If the Javits felt more like a rock concert venue than a convention center Wednesday morning, it was for good reason: rock musicians Neil Young and Patti Smith were in the building. The first people in line to enter the events hall as Young’s music blared from loudspeakers were Bradley Balfour, the editor-in-chief of filmfestivaltraveler.com, and Beverly Gray, author of The Boreal Herbal (Aroma Borealis Publishing), who had stood for three hours at the head of a line that snaked its way throughout the lower level of Javits before being allowed into the venue 20 minutes before the event was to begin. But like every rock concert, things got started a little later than advertised: Smith and Young came on stage at 12:20 and bonded for the next hour in front of a packed hall of more than 1,100 booksellers and other fans, as they discussed their music; their books; dreams; the impact of technology upon their art; life itself; and even their love of trains.
It was no surprise that Smith and Young would immediately launch into a discussion about his music, beginning with Young’s latest album, Americana, which was released yesterday.
“We’ll move on,” Smith at one point assured her audience, after questioning Young about his original intent in writing the song, “Jesus Chariot.” “But I just can’t resist talking about the record.”
As the conversation segued into a discussion of his memoir, Waging Heavy Peace, scheduled for release by Blue Rider Press in October, Young described it as more of a diary than a memoir. “I would write what I was thinking,” he told Smith, who agreed with him, adding, “There’s no barrier between the reader and you. I really felt you were talking to me. You were, right?”
Smith also praised Waging Heavy Peace for its nonlinear narrative structure, telling Young, “It’s not chronological, but memory is not chronological.”
The conversation veered back to music, with a discussion of one of Crosby, Still, Nash & Young’s most seminal songs, “Ohio,” written and composed by Young in 1970. Asked by Smith about the backstory to the song, Young disclosed that “Ohio” was written far from the Midwest, while he was staying with fellow singer David Crosby at a cabin in northern California. The song was sparked in response to a Life magazine cover, the iconic photo of the young woman kneeling over the prone body of a young man shot at Kent State University by the Ohio National Guard.
“When were you aware of the impact that the song made?” Smith asked, referring to the Viet Nam protesters of that era who took up “Ohio” as their anthem. The question prompted Young to reveal his discomfort that he had profited financially from the upheaval, declaring, “You didn’t want to become that which you were separating yourself from.” Smith, who recalled working at a New York City bookstore at the time the song was released, praised him for “translating that picture,” and for “making us more aware of what was going on in our world.”

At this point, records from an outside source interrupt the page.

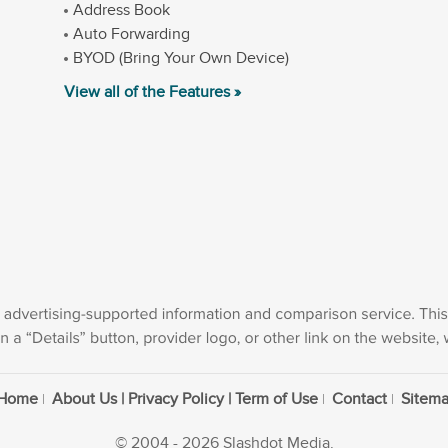
Address Book
Auto Forwarding
BYOD (Bring Your Own Device)
View all of the Features »
Home
About Us | Privacy Policy | Term of Use
Contact
Sitem
© 2004 - 2026 Slashdot Media.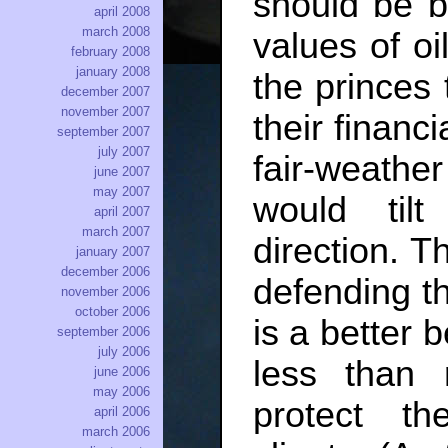
should be 
april 2008
march 2008
values of oi
february 2008
january 2008
the princes t
december 2007
november 2007
their financ
september 2007
july 2007
fair-weathe
june 2007
may 2007
would til
april 2007
march 2007
direction. T
january 2007
december 2006
defending th
november 2006
october 2006
is a better 
september 2006
july 2006
less than 
june 2006
may 2006
protect th
april 2006
march 2006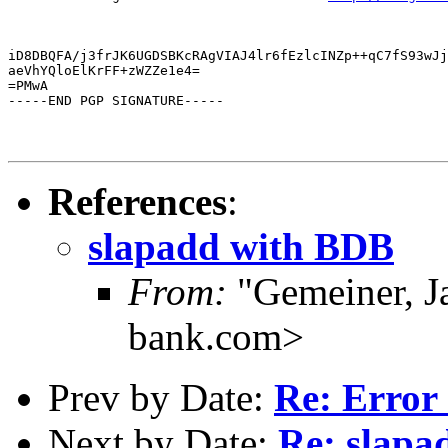
iD8DBQFA/j3frJK6UGDSBKcRAgVIAJ4lr6fEzlcINZp++qC7fS93wJj
aeVhYQloElKrFF+zWZZe1e4=

=PMwA

-----END PGP SIGNATURE-----
References
:
slapadd with BDB
From:
"Gemeiner, J
bank.com>
Prev by Date:
Re: Error 
Next by Date:
Re: slapa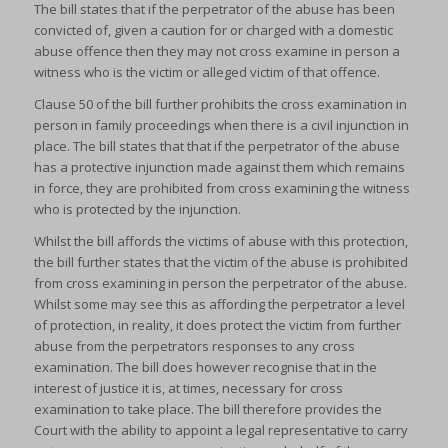
The bill states that if the perpetrator of the abuse has been
convicted of, given a caution for or charged with a domestic
abuse offence then they may not cross examine in person a
witness who is the victim or alleged victim of that offence.
Clause 50 of the bill further prohibits the cross examination in
person in family proceedings when there is a civil injunction in
place. The bill states that that if the perpetrator of the abuse
has a protective injunction made against them which remains
in force, they are prohibited from cross examining the witness
who is protected by the injunction.
Whilst the bill affords the victims of abuse with this protection,
the bill further states that the victim of the abuse is prohibited
from cross examining in person the perpetrator of the abuse.
Whilst some may see this as affording the perpetrator a level
of protection, in reality, it does protect the victim from further
abuse from the perpetrators responses to any cross
examination. The bill does however recognise that in the
interest of justice it is, at times, necessary for cross
examination to take place. The bill therefore provides the
Court with the ability to appoint a legal representative to carry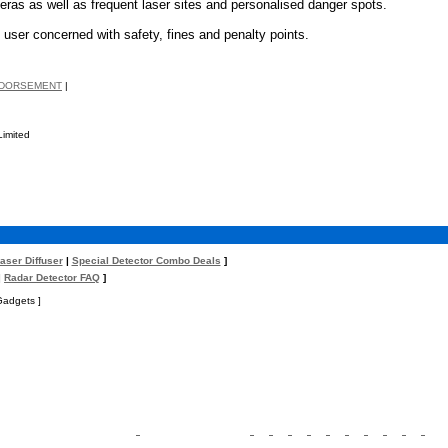
ras as well as frequent laser sites and personalised danger spots.
 user concerned with safety, fines and penalty points.
NDORSEMENT
|
Limited
aser Diffuser
|
Special Detector Combo Deals
]
|
Radar Detector FAQ
]
Gadgets ]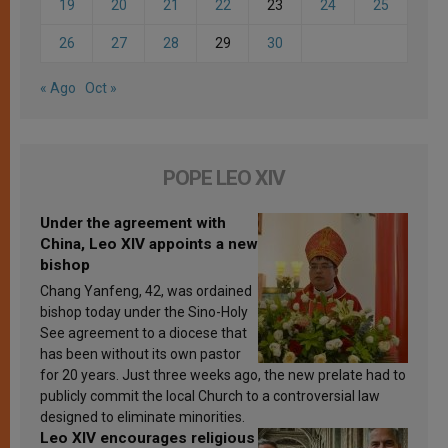
19
20
21
22
23
24
25
26
27
28
29
30
« Ago
Oct »
POPE LEO XIV
Under the agreement with
China, Leo XIV appoints a new
bishop
Chang Yanfeng, 42, was ordained
bishop today under the Sino-Holy
See agreement to a diocese that
has been without its own pastor
for 20 years. Just three weeks ago, the new prelate had to
publicly commit the local Church to a controversial law
designed to eliminate minorities.
Leo XIV encourages religious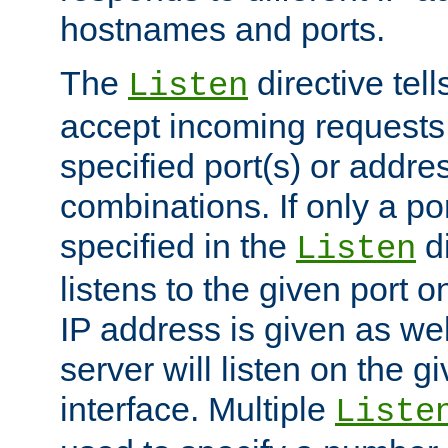
hostnames and ports.
The
directive tell
Listen
accept incoming requests
specified port(s) or addre
combinations. If only a po
specified in the
di
Listen
listens to the given port on
IP address is given as wel
server will listen on the g
interface. Multiple
Liste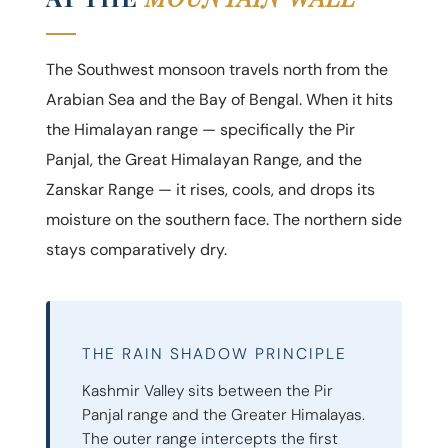
The Southwest monsoon travels north from the
Arabian Sea and the Bay of Bengal. When it hits
the Himalayan range — specifically the Pir
Panjal, the Great Himalayan Range, and the
Zanskar Range — it rises, cools, and drops its
moisture on the southern face. The northern side
stays comparatively dry.
THE RAIN SHADOW PRINCIPLE
Kashmir Valley sits between the Pir
Panjal range and the Greater Himalayas.
The outer range intercepts the first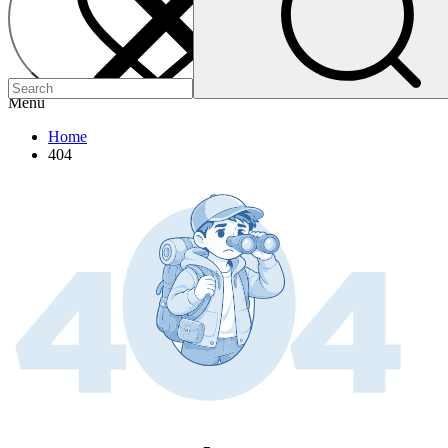
Menu
Home
404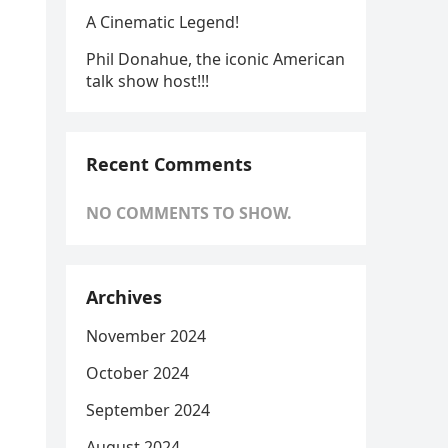
A Cinematic Legend!
Phil Donahue, the iconic American
talk show host!!!
Recent Comments
NO COMMENTS TO SHOW.
Archives
November 2024
October 2024
September 2024
August 2024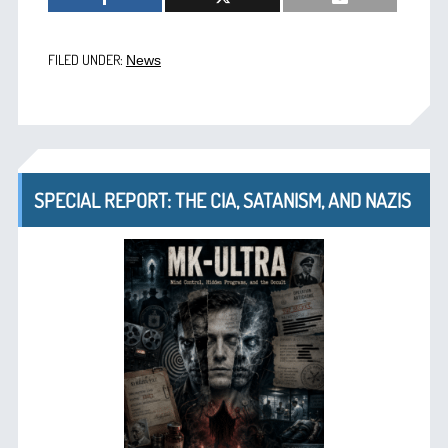
FILED UNDER:
News
SPECIAL REPORT: THE CIA, SATANISM, AND NAZIS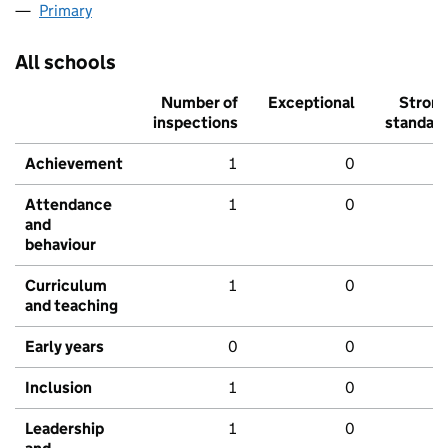
Primary
All schools
Number of
Exceptional
Stron
inspections
standar
Achievement
1
0
Attendance
1
0
and
behaviour
Curriculum
1
0
and teaching
Early years
0
0
Inclusion
1
0
Leadership
1
0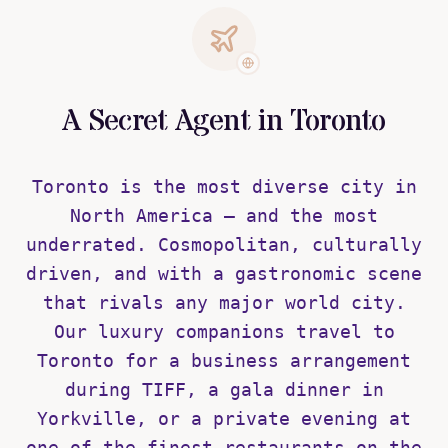
A Secret Agent in Toronto
Toronto is the most diverse city in
North America — and the most
underrated. Cosmopolitan, culturally
driven, and with a gastronomic scene
that rivals any major world city.
Our luxury companions travel to
Toronto for a business arrangement
during TIFF, a gala dinner in
Yorkville, or a private evening at
one of the finest restaurants on the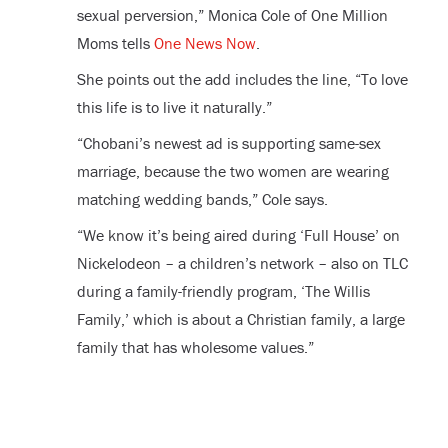
sexual perversion,”
Monica Cole
of One Million
Moms tells
One News Now
.
She points out the add includes the line, “To love
this life is to live it naturally.”
“Chobani’s newest ad is supporting same-sex
marriage, because the two women are wearing
matching wedding bands,” Cole says.
“We know it’s being aired during ‘Full House’ on
Nickelodeon – a children’s network – also on TLC
during a family-friendly program, ‘The Willis
Family,’ which is about a Christian family, a large
family that has wholesome values.”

Although she wasn’t always successful, Smith did try at various points to turn the conversation back to books, in between her questions about Young’s music and his songwriting process. Her question to Young on his reading preferences revealed that he is reading Smith’s National Book Award-winning memoir about her relationship to Robert Mapplethorpe, Just Kids. “I’m the highway and landscapes. You are cities and bricks,” Young said, praising her book as effusively as she had previously praised his. “We’re on similar paths, but in different geographic places. Our [books] represent that.”